I was induced to ponder on the curious rise in the notion of celebrity the other day when I received an email from one of my oldest friends who now lives in Canada. She writes exceptionally pithy emails and should be supplying articles for the Guardian about the idiosyncrasies of life in that country. Anyway, her tale involved a child with Asberger’s staying at her house, on holiday. He managed to cut himself and had staples inserted. The doctor told him how to remove them when the wound had healed and gave him some device to do this. The primary school aged boy was excited and said he would delay the removal of the staples for an extra week. Why was this? He wanted to do it in front of his class in the Show and Tell session…

Now if we take a graph of normal distribution, a bell curve, where one end is where an individual tells no-one anything and defends his privacy like Harold Pinter or a true hermit friend of a friend in the Pyrenees, I suppose the boy is a bit over half way on the curve towards what we find at the other end. Towards this final graph point we have various sad, sycophantic individuals who only exist as flickering realities in the media and have no worthwhile contributions to make to society beyond their stints in the stocks of public derision. At the very end are those who want, despite their lack of talent and grace, to make one Big Bang in the steady state universe of every day life. Here we have the two boys who intended to reignite the Columbine tragedy in the UK but were caught with the means to do it, just before the anniversary of that American nightmare. Some months earlier, one of these boys did an involuntary Show and Tell in an essay in which he forecast his role in his forthcoming attempted re-enactment.

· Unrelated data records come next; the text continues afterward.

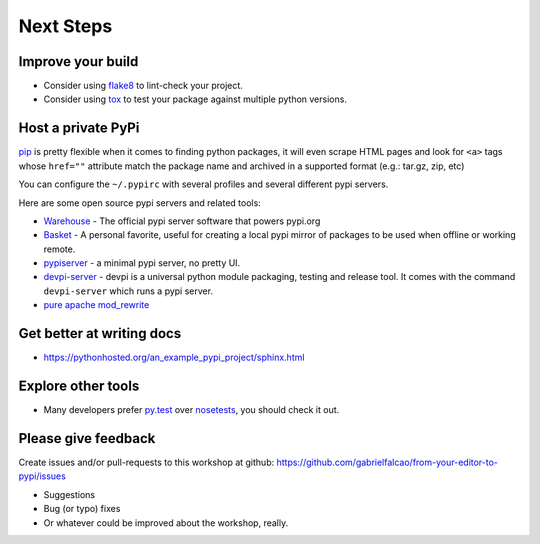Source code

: Next Steps
==========


Improve your build
------------------

- Consider using `flake8 <http://flake8.pycqa.org/en/latest/>`_ to lint-check your project.
- Consider using `tox <https://tox.readthedocs.io/en/latest/>`_ to test your package against multiple python versions.

Host a private PyPi
-------------------

`pip <https://pypi.org/project/pip/>`__ is pretty flexible when it comes
to finding python packages, it will even scrape HTML pages and look for
``<a>`` tags whose ``href=""`` attribute match the package name and
archived in a supported format (e.g.: tar.gz, zip, etc)

You can configure the ``~/.pypirc`` with several profiles and several
different pypi servers.

Here are some open source pypi servers and related tools:

-  `Warehouse <https://github.com/pypa/warehoused>`_ - The official pypi server software that powers pypi.org
-  `Basket <https://pythonhosted.org/Basket/>`_ - A personal favorite,
   useful for creating a local pypi mirror of packages to be used when
   offline or working remote.
-  `pypiserver <https://pypi.org/project/pypiserver/>`_ - a minimal
   pypi server, no pretty UI.
-  `devpi-server <https://devpi.net/docs/devpi/devpi/stable/%2Bd/index.html>`_
   - devpi is a universal python module packaging, testing and release
   tool. It comes with the command ``devpi-server`` which runs a pypi
   server.
-  `pure apache mod_rewrite <https://major.io/2012/01/31/create-a-local-pypi-repository-using-only-mod_rewrite/>`_

Get better at writing docs
--------------------------

- https://pythonhosted.org/an_example_pypi_project/sphinx.html

Explore other tools
-------------------

- Many developers prefer `py.test <https://pytest.org>`_ over `nosetests <https://nose.readthedocs.io/>`_, you should check it out.


Please give feedback
--------------------

Create issues and/or pull-requests to this workshop at github: https://github.com/gabrielfalcao/from-your-editor-to-pypi/issues

- Suggestions
- Bug (or typo) fixes
- Or whatever could be improved about the workshop, really.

Every week it seems, punters reveal their grisly intentions or life-culminations on YouTube. I recall, for example, one man goaded by his Watchers to top himself. There have been mobile-phone recorded killings and beatings posted for everyone’s delectation.

When I was a young feller, the most publicity you could get was among your mates in the village or class at school and it lasted maybe a day or two. Despite your wish to become notorious, somehow everyone conspired to snuff out your little fantasies. So you grew up a little circumspect about revealing your inner bits and pieces.

The truly serious stuff remained like a canker in the apple of the local community. I don’t mean the grim, perverse behaviours now related every evening on the news but, for example, the slashing of competitors’ leeks in the annual competition in the North East of England. The act would, like a Shakespearean curse, be carried by blood from generation to generation. Thus, in my village, there was a leek-slasher’s grandson! The poor boy never did anything wrong in his life but people were always suspicious of him and his potential for agricultural crime.

I suppose incidents of media-broadcast acts of destruction, depravation, defamation and the like will continue to rise as those among us who feel aggrieved that they have been left in the long grass beside the highway of the public’s appetite for the macabre, work themselves up into a state of pathological obsession and try to catch our eyes by flinging themselves into the unseeing traffic.